PROBLEM STATEMENT: Exact copies of the line with "#2 large plastic" and of all lines after it through the end of the entries are required, and no other lines.

EXERCISE MATERIAL:

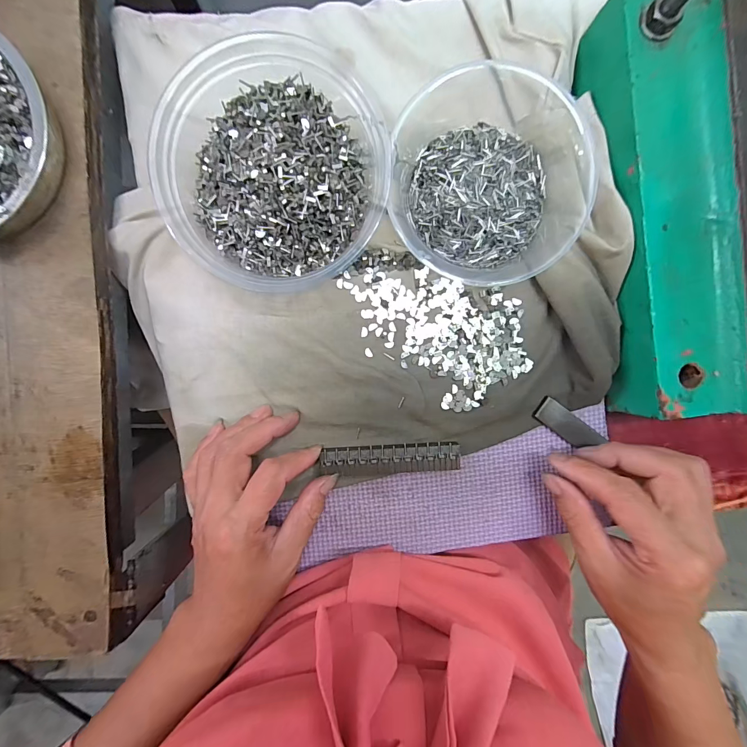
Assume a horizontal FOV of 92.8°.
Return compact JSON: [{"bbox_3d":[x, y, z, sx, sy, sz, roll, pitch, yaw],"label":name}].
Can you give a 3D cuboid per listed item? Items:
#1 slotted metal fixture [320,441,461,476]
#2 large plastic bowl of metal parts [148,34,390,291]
[{"bbox_3d":[0.013,0.060,0.248,0.095,0.005,0.021,-2,93,-2],"label":"slotted metal fixture"},{"bbox_3d":[-0.057,-0.124,0.221,0.138,0.049,0.136,0,94,-1],"label":"large plastic bowl of metal parts"}]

COMPLETED EXERCISE:
#2 large plastic bowl of metal parts [148,34,390,291]
[{"bbox_3d":[0.013,0.060,0.248,0.095,0.005,0.021,-2,93,-2],"label":"slotted metal fixture"},{"bbox_3d":[-0.057,-0.124,0.221,0.138,0.049,0.136,0,94,-1],"label":"large plastic bowl of metal parts"}]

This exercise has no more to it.